• _WORK INSTRUCTION_
Write the next part of the article on the Committee's financial advice recommendations, starting right after its last sentence.

• _EXTRACT TO READ_
BEGIN

Comments from the Government suggest, however, that consultation will be delayed until after Jeremy Cooper tables his report into the superannuation system in June next year. The Government is concerned about access to and the affordability of financial advice in a no-commission environment.
The Committee has recommended that the Corporations Act be amended to include a fiduciary-style duty for financial advisers to place their clients’ interests ahead of their own. It has done so in the face of evidence that financial advisers already owe a fiduciary duty to their clients under the general law.
These are two of eleven recommendations. The recommendations, as well as proposals not adopted, are divided below into three categories: “positively recommended”; “ideas rejected”; and “further consideration”.
Positively recommended
The Committee has positively recommended that:
- Government and industry consult to eliminate commissions: the Committee has asked the government to consult with and support industry in finding ways to cease payments from product manufacturers to financial advisers. It appears that in recommending consultation, the Committee has favoured the cautious approach of Treasury who submitted: “It may be worth allowing some time for industry to implement [a transition to fee based remuneration] and further explore the implications of taking legislative action”;
- statutory fiduciary-style duty: a statutory fiduciary-style duty be introduced for financial advisers acting under an AFSL, which requires them to place their clients’ interests ahead of their own. ASIC advocated a duty of this kind in its submission. If the government adopts this recommendation, a key issue will be the precise scope and content of the duty, for example - would it apply to financial services provided to wholesale clients?

END

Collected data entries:

BEGIN

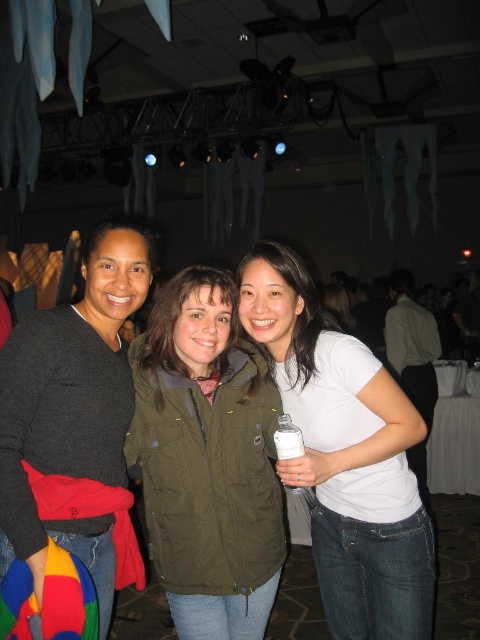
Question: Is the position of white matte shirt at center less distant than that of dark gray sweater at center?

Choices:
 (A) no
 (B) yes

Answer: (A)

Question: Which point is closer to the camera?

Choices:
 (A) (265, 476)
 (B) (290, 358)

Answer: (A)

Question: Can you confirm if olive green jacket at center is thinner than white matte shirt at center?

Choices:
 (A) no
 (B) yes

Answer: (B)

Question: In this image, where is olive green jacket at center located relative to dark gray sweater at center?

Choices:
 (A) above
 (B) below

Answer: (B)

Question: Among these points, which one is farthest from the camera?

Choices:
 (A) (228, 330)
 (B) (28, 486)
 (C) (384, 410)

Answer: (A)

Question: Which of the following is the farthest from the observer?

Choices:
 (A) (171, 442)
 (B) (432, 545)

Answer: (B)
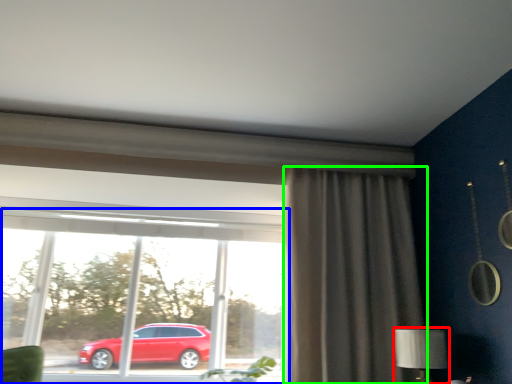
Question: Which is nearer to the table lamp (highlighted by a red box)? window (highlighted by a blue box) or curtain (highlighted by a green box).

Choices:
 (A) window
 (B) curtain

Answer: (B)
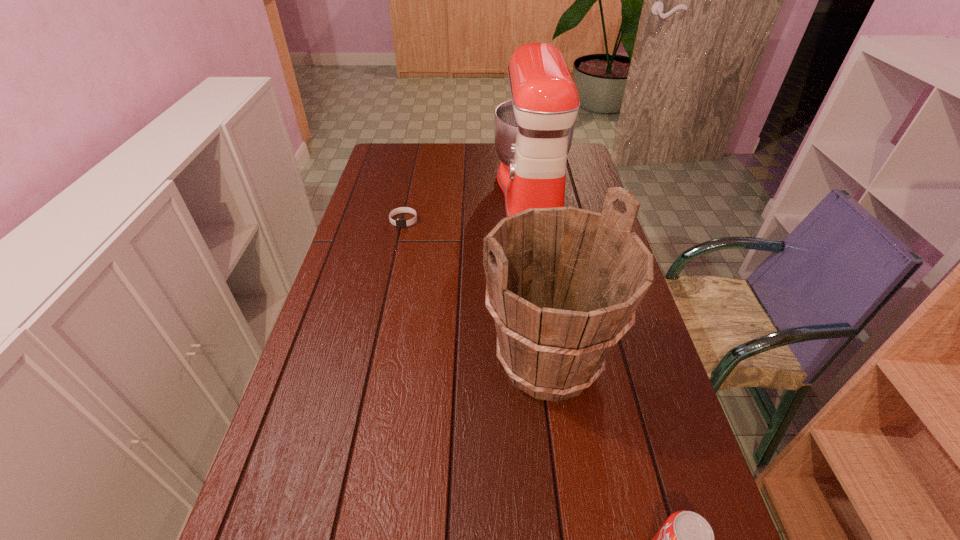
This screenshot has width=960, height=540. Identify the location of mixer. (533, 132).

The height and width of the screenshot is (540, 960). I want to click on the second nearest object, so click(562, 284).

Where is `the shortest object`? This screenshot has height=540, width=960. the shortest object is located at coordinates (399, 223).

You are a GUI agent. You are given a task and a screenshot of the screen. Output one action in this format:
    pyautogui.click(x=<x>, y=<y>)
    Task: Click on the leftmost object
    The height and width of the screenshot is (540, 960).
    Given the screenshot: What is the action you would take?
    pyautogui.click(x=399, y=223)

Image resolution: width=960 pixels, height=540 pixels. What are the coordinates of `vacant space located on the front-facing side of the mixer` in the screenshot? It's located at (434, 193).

END

• _RESULT OF THIS TASK_
- ASIC resourcing: ASIC be appropriately resourced to perform effective risk-based surveillance of advice practices, including by annual financial advice shadow-shopping exercises. This reflects a theme of the debate that the existing law may be adequate (or close to adequate) but what is needed is more effective enforcement;
- marketing materials: advisers be required to prominently disclose in marketing materials restrictions on their advice and any potential conflicts of interest. Again, ASIC advocated rules of this kind in its submission;
- banning and licensing: ASIC be given greater powers to ban individuals from the financial services industry and to deny AFS licence applications, or suspend or cancel a licence;
- professional standards board: a professional standards board be established, with those wishing to call themselves “financial planners” or “financial advisers” having to be members and adhere to its requirements. The Committee also supports ASIC’s consultation with industry over the most sensible way to raise training and qualification standards set by Regulatory Guide 146.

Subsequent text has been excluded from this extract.